Das ist ein komplexes Thema. Auch das nötige Wissen abzuholen ist schwierig, weil es viele verschiedene Formen von Demenz gibt, mit vielen verschiedenen Verhaltensveränderungen und Symptomen. Ich werde immer wieder konfrontiert mit Scham und der Angst der Menschen, selbst an Demenz zu erkranken. Gute Information hilft.
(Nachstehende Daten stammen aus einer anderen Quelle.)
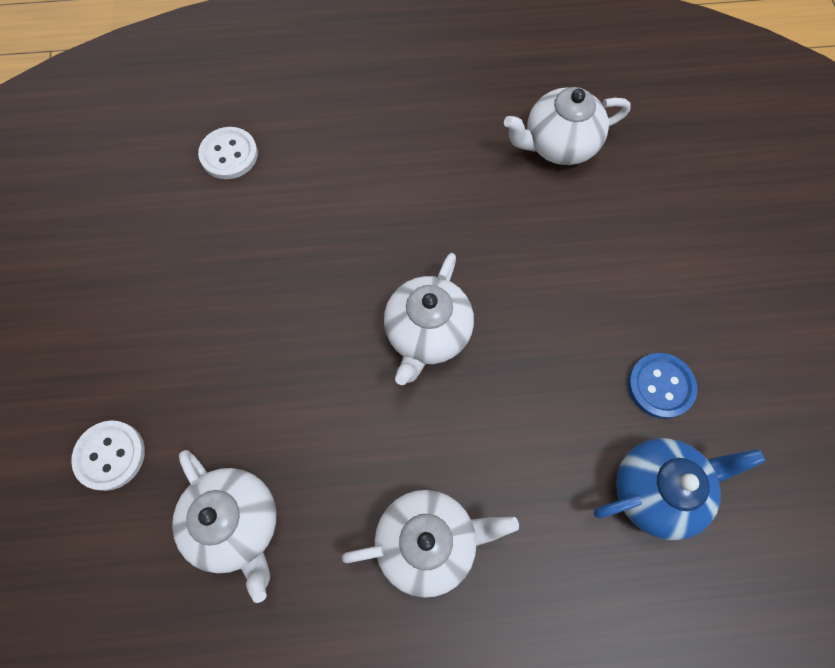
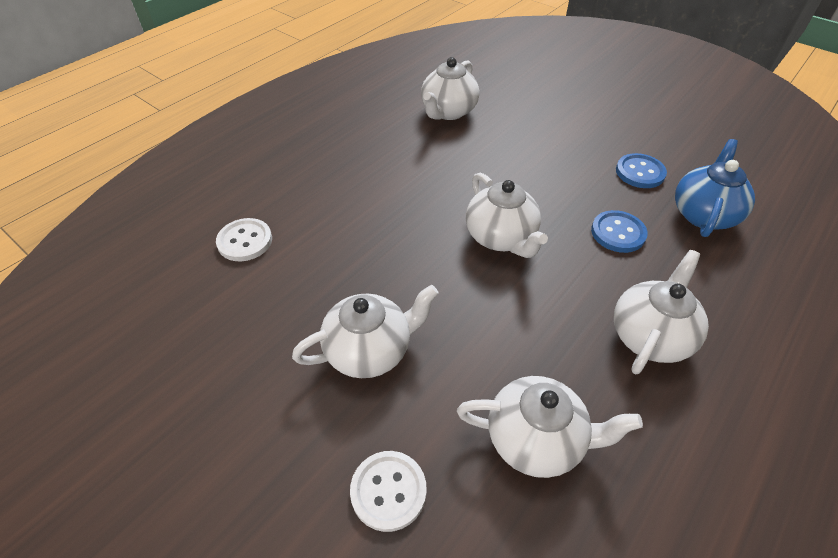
camera: 45 degrees left, 20 degrees down
none -> white teapot [292,285,439,378]
none -> blue button [591,210,648,253]

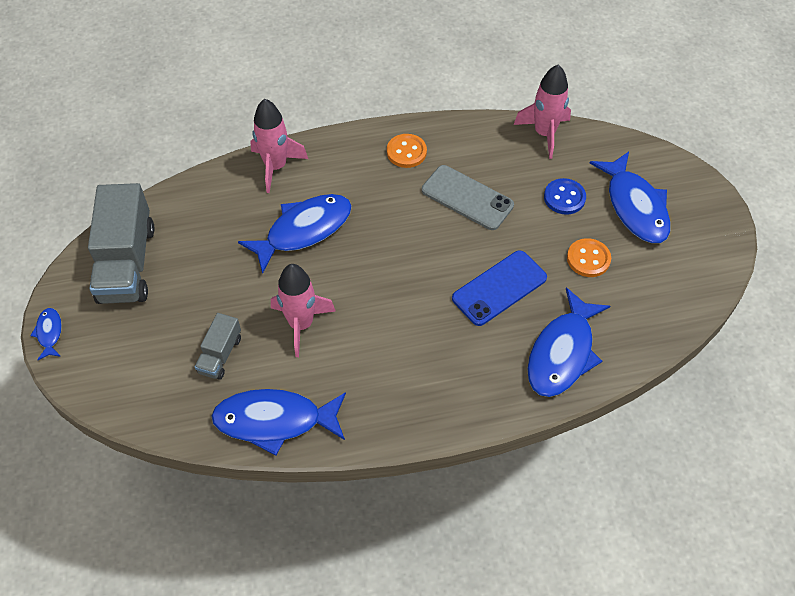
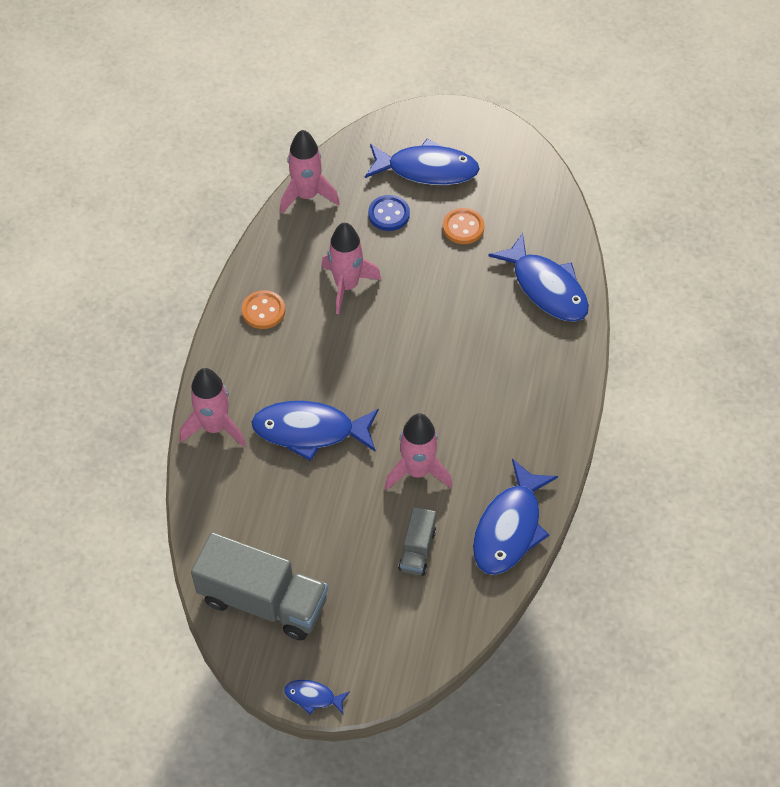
camera: 65 degrees left, 0 degrees up
grey truck [195,313,241,380] -> grey truck turned 60 degrees clockwise [398,507,436,576]
blue fish [238,194,352,274] -> blue fish turned 75 degrees counterclockwise [251,401,379,461]
grey phone [422,165,514,230] -> pink rocket [322,222,381,314]
blue phone [452,250,547,326] -> none

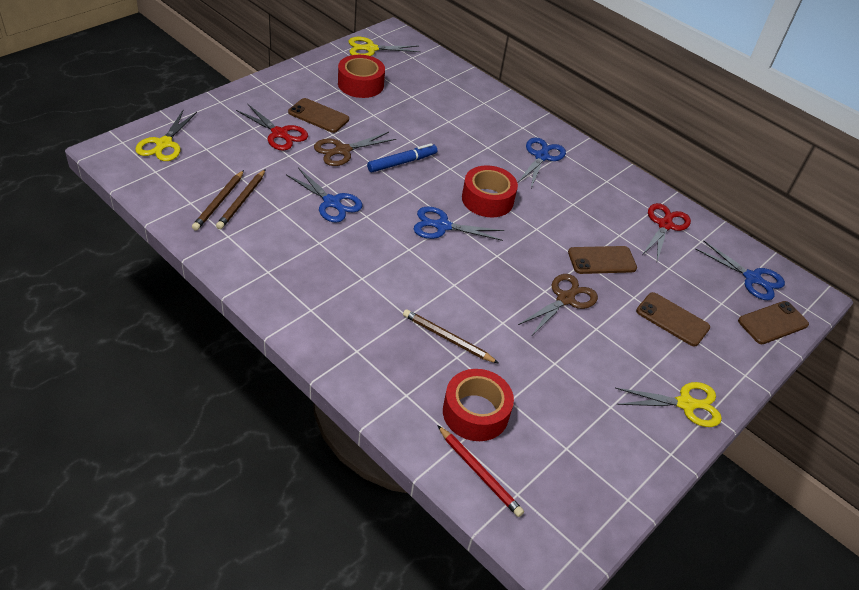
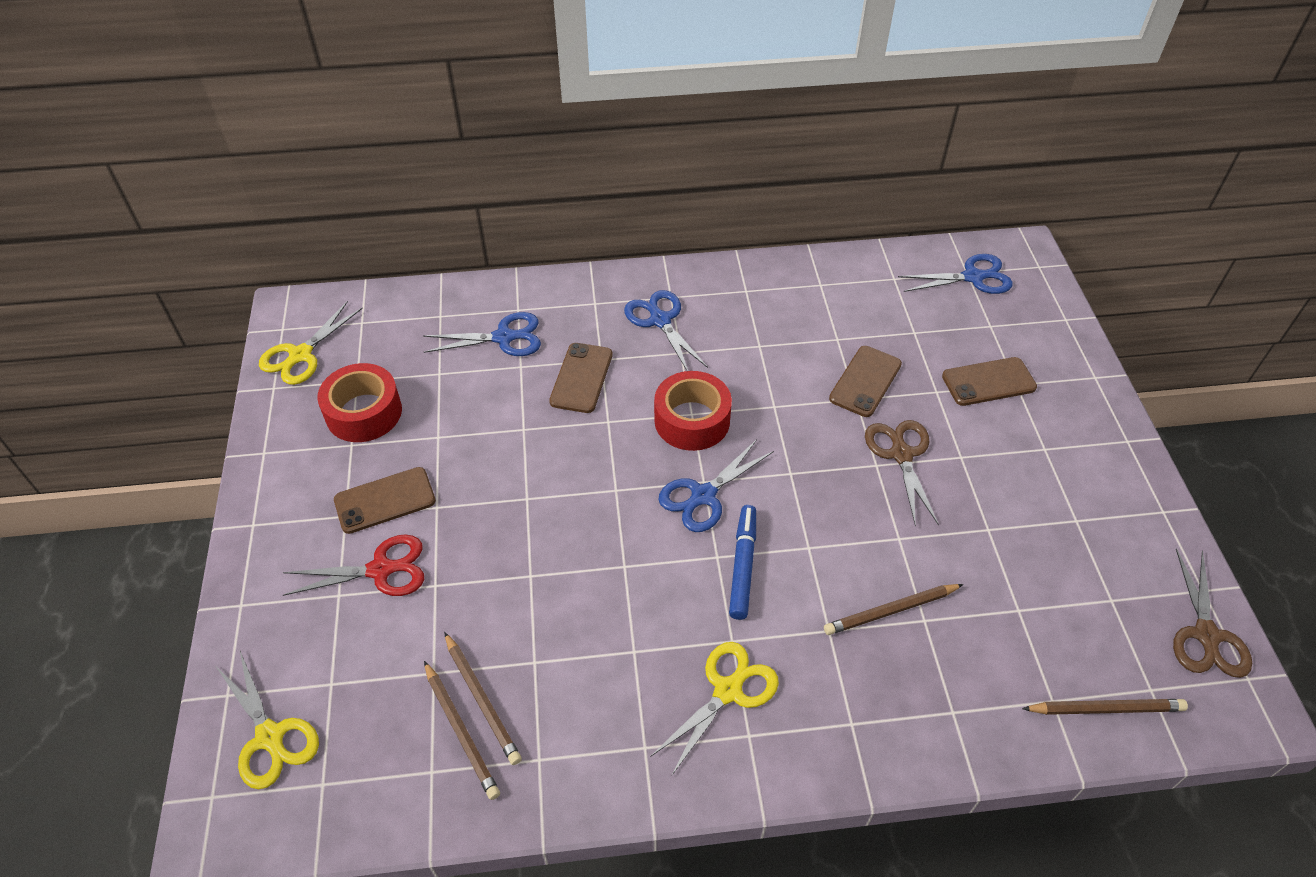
camera: 45 degrees left, 5 degrees up
blue scissors [287,168,363,223] -> blue scissors moved to [423,312,541,356]
brown scissors [314,132,396,166] -> brown scissors moved to [1173,548,1252,678]
blue marker [367,143,437,172] -> blue marker moved to [729,505,756,620]
red pencil [437,425,524,517] -> brown pencil [1022,699,1188,715]
red tape [443,369,514,441] -> none
yellow scissors [615,382,722,427] -> yellow scissors moved to [650,642,779,775]
red scissors [642,203,691,261] -> none
brown phone [738,301,809,344] -> brown phone moved to [549,343,613,413]

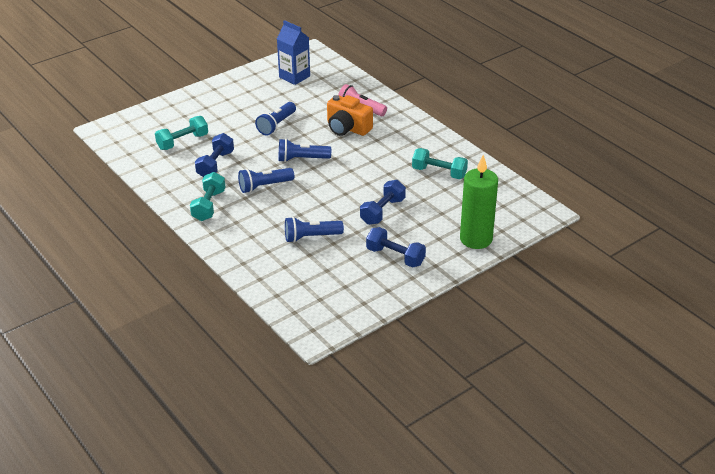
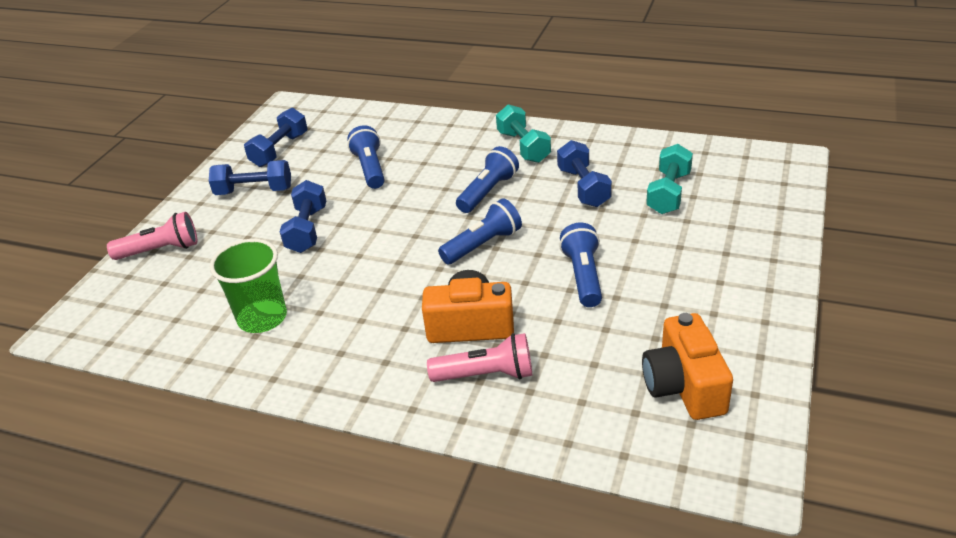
camera: 150 degrees right, 0 degrees up
blue carton [277,20,310,85] -> orange camera [642,313,733,420]
blue flashlight [285,217,344,243] -> blue flashlight turned 60 degrees counterclockwise [347,125,385,189]
turquoise dumbbell [412,148,468,179] -> green cup [210,239,287,333]
green candle [460,155,498,249] -> pink flashlight [107,212,197,260]
none -> blue dumbbell [244,108,308,167]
Je mehr Informationen ich habe, desto faszinierender wird der Austausch mit Menschen mit Demenz – weil mir dann der Kontakt gelingt und ich eine Beziehung aufbauen kann.
Als »zugehende Beraterin« gehst du zu Menschen, die keine Beratung angefordert haben. Ich kann mir vorstellen, dass viele skeptisch auf dich reagieren. Wie gewinnst du das Vertrauen dieser Menschen?
Die Beziehung ist das A und O. Ohne Beziehung kann ich weder beraten noch helfen. Das gilt für mich in der Beratung wie für Angehörige im Alltag. Vertrauen entsteht durch Begegnung auf Augenhöhe, durch echtes Interesse und das Wahrnehmen kleiner Dinge. Ich nehme zum Beispiel auch mal den Müllsack mit runter oder bringe etwas zu essen mit, wenn jemand nichts im Haus hat. Das sind oft die Momente, die eine Tür öffnen.
Welche Themen beschäftigen die Menschen, die du besuchst?
Viele Angehörige fragen sich: Was ist noch normal? Wann braucht es mehr Unterstützung? Wie gehe ich mit Ablehnung, Ängsten, Aggression oder Schuldgefühlen um? Menschen mit Demenz wiederum wollen meist keine Veränderungen. Sie sagen: Ich bin doch gesund, die Welt ist komisch geworden. Das Symptom der fehlenden Krankheitseinsicht gehört oft zur Erkrankung.